__Your assignment__:
Every line that contains the word "Right" should be copied from the records below.

__The input__:
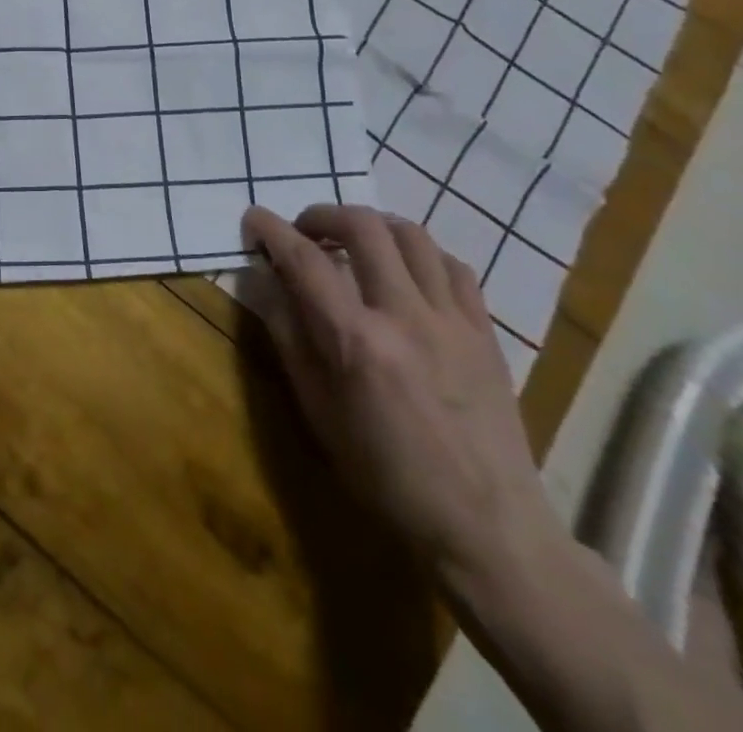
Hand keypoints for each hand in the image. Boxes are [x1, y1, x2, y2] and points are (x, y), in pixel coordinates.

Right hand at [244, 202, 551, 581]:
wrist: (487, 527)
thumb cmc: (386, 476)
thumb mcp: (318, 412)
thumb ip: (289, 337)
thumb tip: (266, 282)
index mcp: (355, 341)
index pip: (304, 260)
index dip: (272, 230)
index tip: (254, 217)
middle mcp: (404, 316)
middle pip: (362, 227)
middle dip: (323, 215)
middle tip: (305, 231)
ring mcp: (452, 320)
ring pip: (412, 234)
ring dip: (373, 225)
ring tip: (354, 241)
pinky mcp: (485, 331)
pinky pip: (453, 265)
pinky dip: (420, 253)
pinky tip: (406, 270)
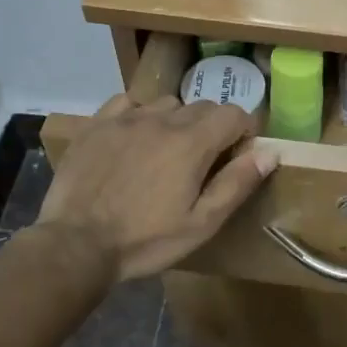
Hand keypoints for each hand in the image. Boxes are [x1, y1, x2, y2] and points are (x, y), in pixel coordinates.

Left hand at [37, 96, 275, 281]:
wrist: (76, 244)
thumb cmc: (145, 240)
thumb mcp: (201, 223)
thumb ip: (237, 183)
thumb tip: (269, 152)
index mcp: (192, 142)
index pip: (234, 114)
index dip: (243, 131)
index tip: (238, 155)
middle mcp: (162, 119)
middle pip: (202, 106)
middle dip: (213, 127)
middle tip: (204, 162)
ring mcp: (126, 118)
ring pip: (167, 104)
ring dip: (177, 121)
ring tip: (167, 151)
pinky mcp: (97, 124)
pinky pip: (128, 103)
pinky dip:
--
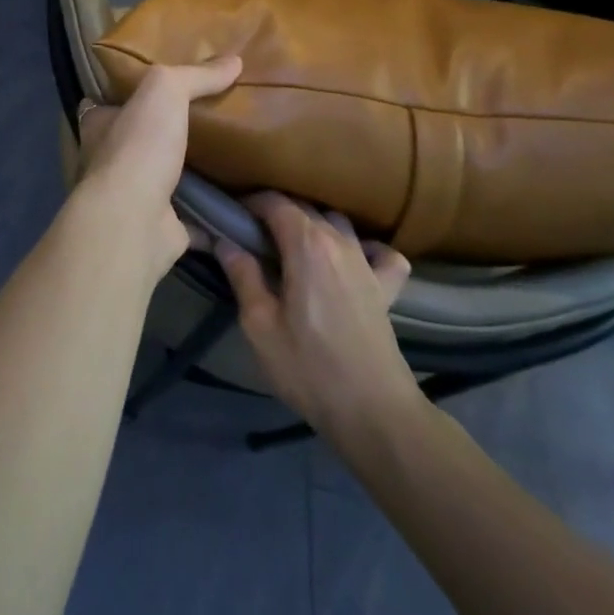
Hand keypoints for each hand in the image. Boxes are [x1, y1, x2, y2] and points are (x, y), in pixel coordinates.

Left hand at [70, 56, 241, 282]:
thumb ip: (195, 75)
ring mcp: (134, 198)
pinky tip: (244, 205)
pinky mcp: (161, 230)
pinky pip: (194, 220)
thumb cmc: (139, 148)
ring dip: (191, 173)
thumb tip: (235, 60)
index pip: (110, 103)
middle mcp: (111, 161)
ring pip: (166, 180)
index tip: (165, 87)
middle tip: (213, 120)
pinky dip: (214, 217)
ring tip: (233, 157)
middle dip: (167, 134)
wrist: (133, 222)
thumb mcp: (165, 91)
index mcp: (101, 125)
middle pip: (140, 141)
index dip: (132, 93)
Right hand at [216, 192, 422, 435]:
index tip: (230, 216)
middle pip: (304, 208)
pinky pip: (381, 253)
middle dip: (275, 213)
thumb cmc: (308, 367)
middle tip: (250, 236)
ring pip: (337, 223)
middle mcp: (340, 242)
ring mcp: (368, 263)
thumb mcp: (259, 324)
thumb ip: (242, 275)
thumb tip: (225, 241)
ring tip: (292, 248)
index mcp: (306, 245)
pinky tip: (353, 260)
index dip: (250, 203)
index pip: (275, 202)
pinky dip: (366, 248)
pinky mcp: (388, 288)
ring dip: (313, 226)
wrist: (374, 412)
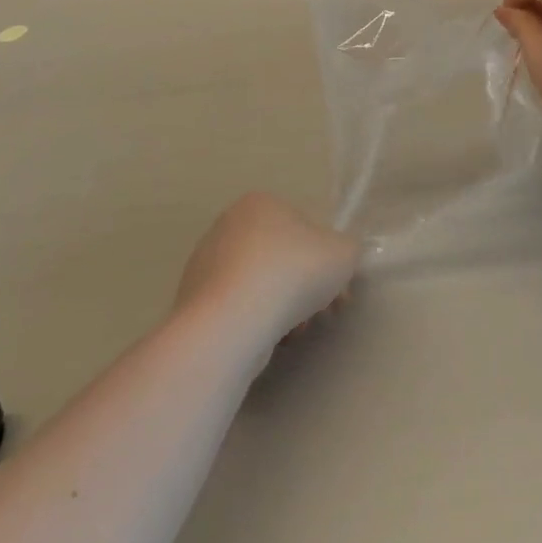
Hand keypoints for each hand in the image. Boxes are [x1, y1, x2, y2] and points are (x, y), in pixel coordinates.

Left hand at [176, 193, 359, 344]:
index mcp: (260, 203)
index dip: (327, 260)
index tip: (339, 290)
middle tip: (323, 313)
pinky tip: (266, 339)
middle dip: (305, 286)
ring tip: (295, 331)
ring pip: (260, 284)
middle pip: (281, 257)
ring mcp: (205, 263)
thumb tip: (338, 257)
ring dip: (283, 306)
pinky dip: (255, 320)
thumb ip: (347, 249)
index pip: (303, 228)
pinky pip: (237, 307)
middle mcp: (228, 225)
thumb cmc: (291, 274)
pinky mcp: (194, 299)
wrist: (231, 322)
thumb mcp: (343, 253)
* * *
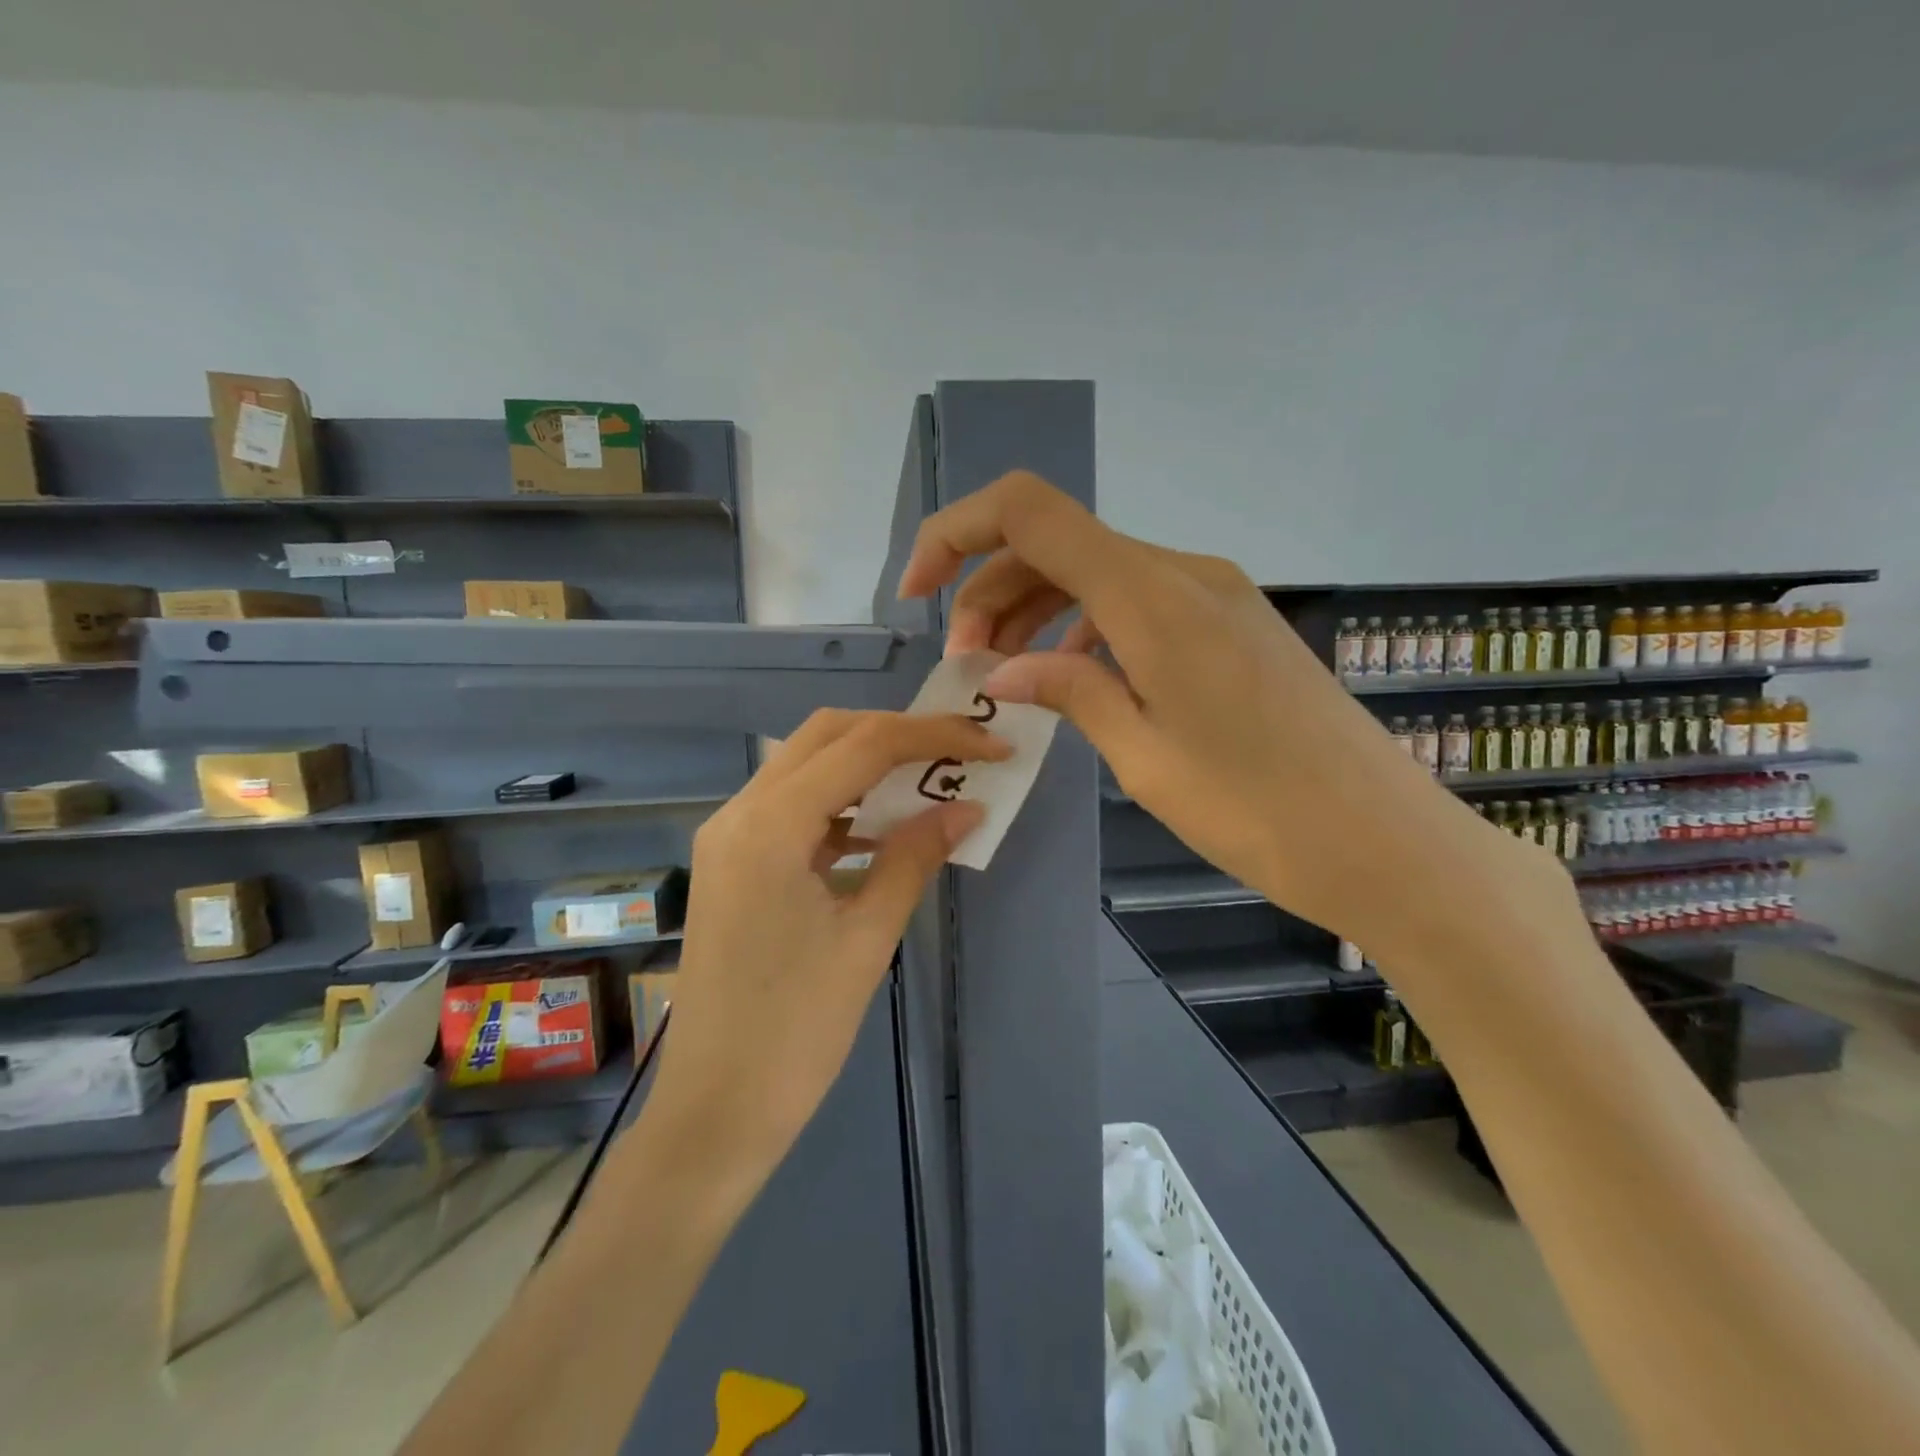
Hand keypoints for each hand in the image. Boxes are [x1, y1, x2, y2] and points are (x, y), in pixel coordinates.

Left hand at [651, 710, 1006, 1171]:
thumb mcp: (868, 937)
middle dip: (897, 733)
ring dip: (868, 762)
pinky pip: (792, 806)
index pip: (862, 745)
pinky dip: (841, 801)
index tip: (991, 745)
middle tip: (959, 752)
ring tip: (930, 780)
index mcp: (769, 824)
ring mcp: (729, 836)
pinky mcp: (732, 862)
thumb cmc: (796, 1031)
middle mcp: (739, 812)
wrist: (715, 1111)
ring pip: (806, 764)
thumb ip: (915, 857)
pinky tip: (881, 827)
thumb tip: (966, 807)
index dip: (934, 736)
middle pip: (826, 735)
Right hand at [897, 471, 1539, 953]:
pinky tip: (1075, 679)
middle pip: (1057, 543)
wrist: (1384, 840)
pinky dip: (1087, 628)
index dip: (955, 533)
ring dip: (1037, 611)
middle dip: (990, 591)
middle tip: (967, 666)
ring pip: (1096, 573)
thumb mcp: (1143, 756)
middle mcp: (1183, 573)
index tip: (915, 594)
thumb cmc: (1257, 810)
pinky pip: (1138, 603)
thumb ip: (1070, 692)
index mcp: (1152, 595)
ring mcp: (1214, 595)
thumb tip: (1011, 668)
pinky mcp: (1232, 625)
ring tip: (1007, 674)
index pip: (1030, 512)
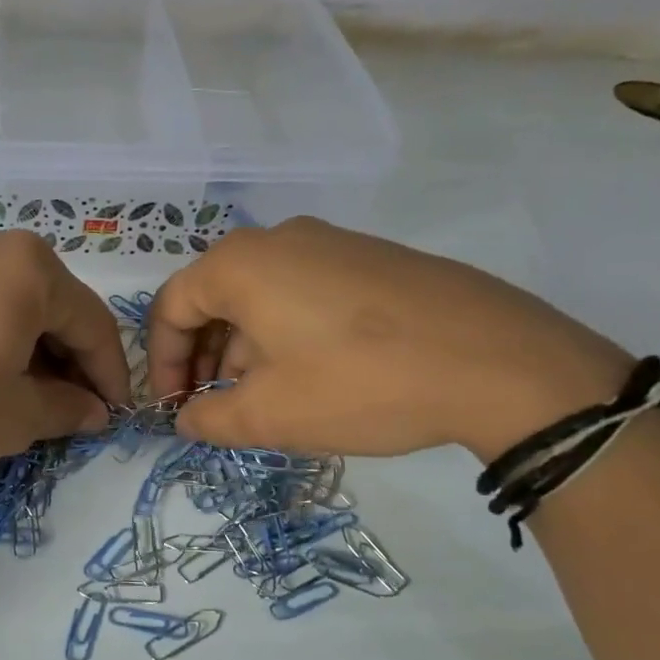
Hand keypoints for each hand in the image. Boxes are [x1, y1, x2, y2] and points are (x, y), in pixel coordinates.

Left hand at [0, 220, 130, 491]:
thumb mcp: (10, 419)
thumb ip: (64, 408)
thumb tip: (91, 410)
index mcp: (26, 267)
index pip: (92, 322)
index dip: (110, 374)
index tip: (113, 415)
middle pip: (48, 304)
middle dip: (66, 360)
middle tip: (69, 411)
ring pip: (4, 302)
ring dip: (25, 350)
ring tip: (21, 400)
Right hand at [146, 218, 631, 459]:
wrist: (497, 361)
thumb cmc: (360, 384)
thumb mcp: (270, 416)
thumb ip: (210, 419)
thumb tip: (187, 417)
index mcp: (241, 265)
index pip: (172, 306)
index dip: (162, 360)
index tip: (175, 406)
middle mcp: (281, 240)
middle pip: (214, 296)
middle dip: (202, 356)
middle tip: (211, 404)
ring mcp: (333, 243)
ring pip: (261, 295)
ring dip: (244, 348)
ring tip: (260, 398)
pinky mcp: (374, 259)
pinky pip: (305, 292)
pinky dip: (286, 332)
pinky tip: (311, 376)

__Completed task__:
Right hand at [244, 202, 551, 581]:
Right hand at [216, 192, 422, 435]:
Right hand at [897, 471, 1539, 953]:
Right hand at [146, 218, 631, 459]:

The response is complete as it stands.